§ **DATA FOR THIS TASK**:
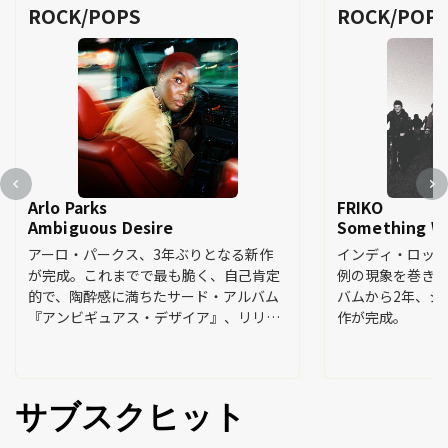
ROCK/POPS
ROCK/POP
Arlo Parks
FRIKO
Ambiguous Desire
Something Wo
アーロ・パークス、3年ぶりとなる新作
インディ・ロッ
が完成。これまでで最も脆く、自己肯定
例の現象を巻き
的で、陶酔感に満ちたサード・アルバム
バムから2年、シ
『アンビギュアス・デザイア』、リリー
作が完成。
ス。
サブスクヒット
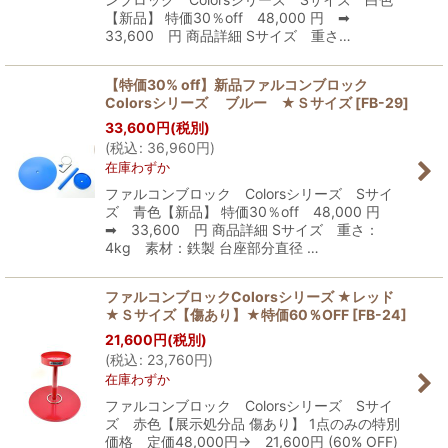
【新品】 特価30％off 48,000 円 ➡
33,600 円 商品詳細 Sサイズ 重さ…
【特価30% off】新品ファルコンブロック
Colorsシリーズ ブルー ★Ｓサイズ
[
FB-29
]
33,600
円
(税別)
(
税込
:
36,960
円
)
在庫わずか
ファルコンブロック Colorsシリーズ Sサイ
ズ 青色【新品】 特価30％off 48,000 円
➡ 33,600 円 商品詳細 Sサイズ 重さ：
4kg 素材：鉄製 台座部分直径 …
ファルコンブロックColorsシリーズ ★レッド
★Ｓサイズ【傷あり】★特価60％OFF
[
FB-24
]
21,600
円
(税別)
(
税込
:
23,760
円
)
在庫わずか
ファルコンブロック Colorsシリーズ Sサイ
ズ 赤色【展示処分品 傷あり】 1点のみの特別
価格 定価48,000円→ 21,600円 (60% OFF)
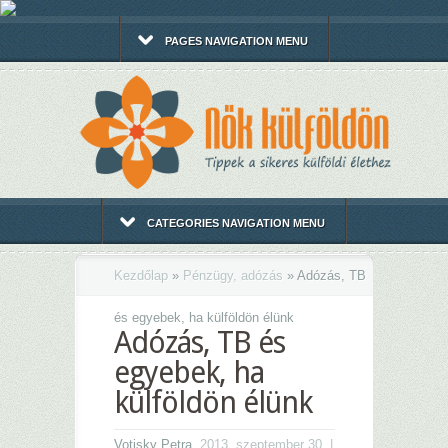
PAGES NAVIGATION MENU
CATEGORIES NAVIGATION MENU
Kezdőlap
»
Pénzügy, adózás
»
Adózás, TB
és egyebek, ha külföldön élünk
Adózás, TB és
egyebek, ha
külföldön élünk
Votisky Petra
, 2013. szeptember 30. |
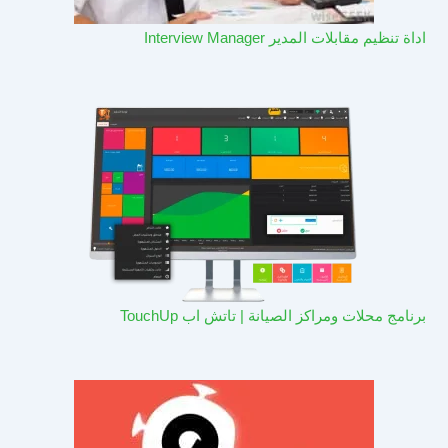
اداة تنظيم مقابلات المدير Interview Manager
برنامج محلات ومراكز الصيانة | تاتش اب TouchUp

§ **INSTRUCTIONS TO FOLLOW**:
Omit the images and transcribe all of the records above word for word.

§ **YOUR RESPONSE**:
ROCK/POPS
ROCK/POP
Arlo Parks
FRIKO
Ambiguous Desire
Something Wo
アーロ・パークス、3年ぶりとなる新作
インディ・ロッ
が完成。これまでで最も脆く、自己肯定
例の現象を巻き
的で、陶酔感に満ちたサード・アルバム
バムから2年、シ
『アンビギュアス・デザイア』、リリー
作が完成。
ス。
サブスクヒット
【新品】 特価30％off 48,000 円 ➡
33,600 円 商品詳細 Sサイズ 重さ…
【特価30% off】新品ファルコンブロック
Colorsシリーズ ブルー ★Ｓサイズ
[
FB-29
]
33,600
円
(税別)
(
税込
:
36,960
円
)
在庫わずか
ファルコンブロック Colorsシリーズ Sサイ
ズ 青色【新品】 特価30％off 48,000 円
➡ 33,600 円 商品詳細 Sサイズ 重さ：
4kg 素材：鉄製 台座部分直径 …
ファルコンブロックColorsシリーズ ★レッド
★Ｓサイズ【傷あり】★特価60％OFF
[
FB-24
]
21,600
円
(税別)
(
税込
:
23,760
円
)
在庫わずか
ファルコンブロック Colorsシリーズ Sサイ
ズ 赤色【展示処分品 傷あり】 1点のみの特別
価格 定価48,000円→ 21,600円 (60% OFF)
PAGES NAVIGATION MENU
CATEGORIES NAVIGATION MENU
Kezdőlap
»
Pénzügy, adózás
»
Adózás, TB
és egyebek, ha külföldön élünk
Adózás, TB és
egyebek, ha
külföldön élünk
Votisky Petra
, 2013. szeptember 30. |
اداة تنظيم مقابلات المدير Interview Manager
برنامج محلات ومراكز الصيانة | تاتش اب TouchUp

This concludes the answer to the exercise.